▸ WHAT YOU HAVE TO DO
Rewrite the stretch of the tabnabs passage from "These are well" through "morning or afternoon.", replacing "tea breaks" with "coffee breaks".

Pronounced /ˈtæbnæbz/Help with pronunciation

These are well known to crews of British merchant navy ships and North Sea oil rigs. They’re pastries or cakes, always baked on board, that are usually served at tea breaks, morning or afternoon.

The first known user of the term in print is Malcolm Lowry. In his Under the Volcano of 1947 appears: “The tabnabs were delicate and delicious little cakes made by the second cook.” He wrote even earlier:

It was one bell, a quarter to four, time to make the tea for the crew. ... He filled the teapot which he had left in the galley since dawn and took it with the tabnabs down aft to the forecastle.

Ultramarine, by Malcolm Lowry, 1933. It is certain that Lowry got this term from personal experience, as this novel is based on his experience of shipping as a deckboy on a Liverpool freighter to Yokohama in 1928.

▸ EXTRACTED RECORDS
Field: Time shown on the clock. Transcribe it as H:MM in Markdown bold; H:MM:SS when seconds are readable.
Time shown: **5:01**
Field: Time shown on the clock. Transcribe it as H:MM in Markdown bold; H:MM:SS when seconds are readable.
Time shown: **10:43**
--
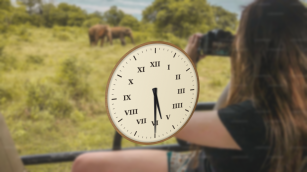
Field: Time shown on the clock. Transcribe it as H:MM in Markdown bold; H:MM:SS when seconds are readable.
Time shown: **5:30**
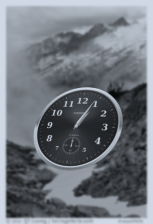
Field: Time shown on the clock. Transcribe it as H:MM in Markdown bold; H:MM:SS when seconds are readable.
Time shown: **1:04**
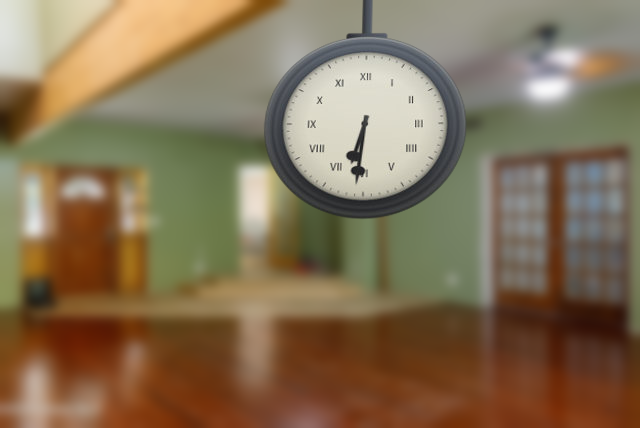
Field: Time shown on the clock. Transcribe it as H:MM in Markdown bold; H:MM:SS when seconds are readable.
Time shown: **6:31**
---
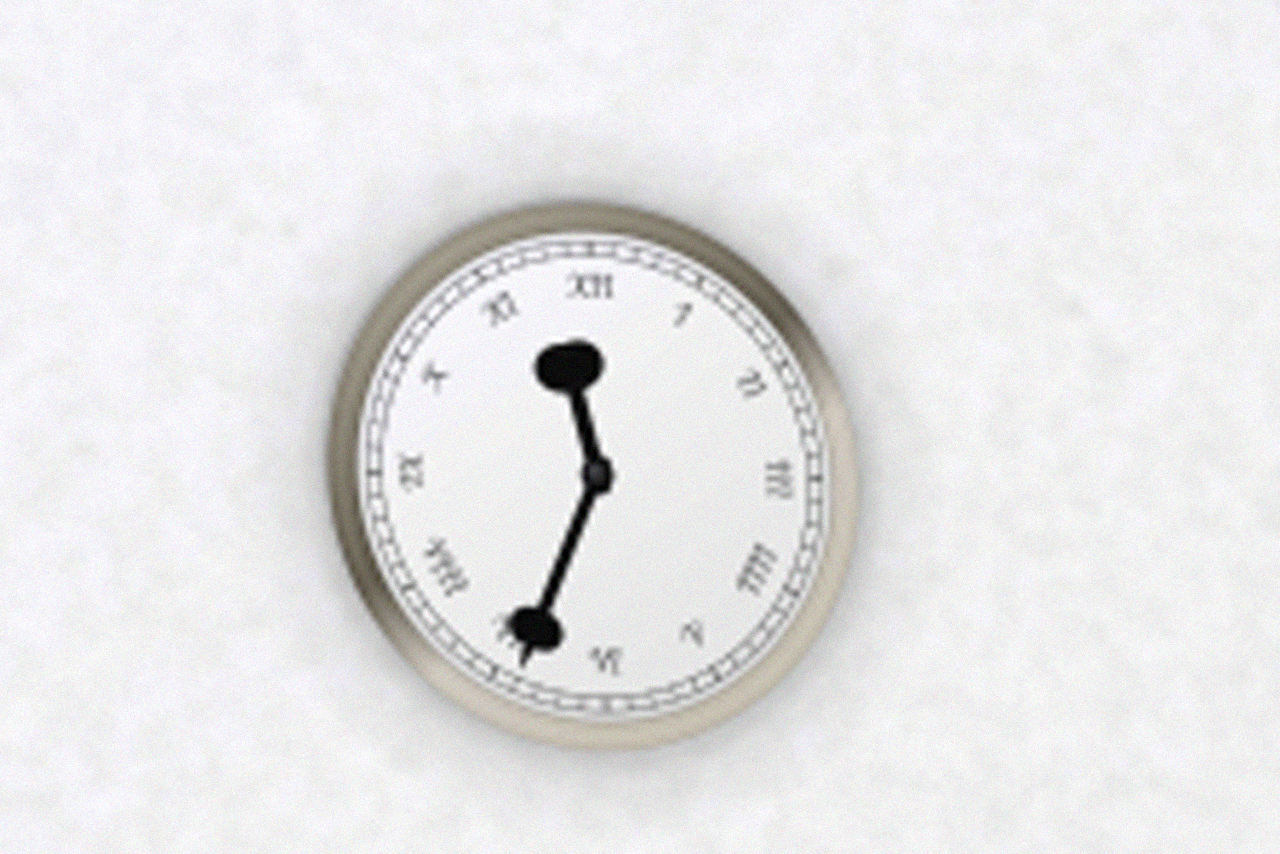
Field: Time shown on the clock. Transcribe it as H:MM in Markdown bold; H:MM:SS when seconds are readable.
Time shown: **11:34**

▸ RESPONSE
These are well known to crews of British merchant navy ships and North Sea oil rigs. They’re pastries or cakes, always baked on board, that are usually served at coffee breaks, morning or afternoon.